• [Records to use]:

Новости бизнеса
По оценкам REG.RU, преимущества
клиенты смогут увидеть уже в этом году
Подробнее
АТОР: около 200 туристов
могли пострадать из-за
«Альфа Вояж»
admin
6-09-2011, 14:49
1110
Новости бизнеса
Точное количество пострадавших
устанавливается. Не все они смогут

• [What you have to do]:
Retype the lines above without alteration. The first is the one containing "6-09-2011, 14:49", and the last is the final line of the data.

• [Solution for this problem]:
6-09-2011, 14:49
1110
Новости бизнеса
Точное количество пострадавших
устанавливается. Не все они смогут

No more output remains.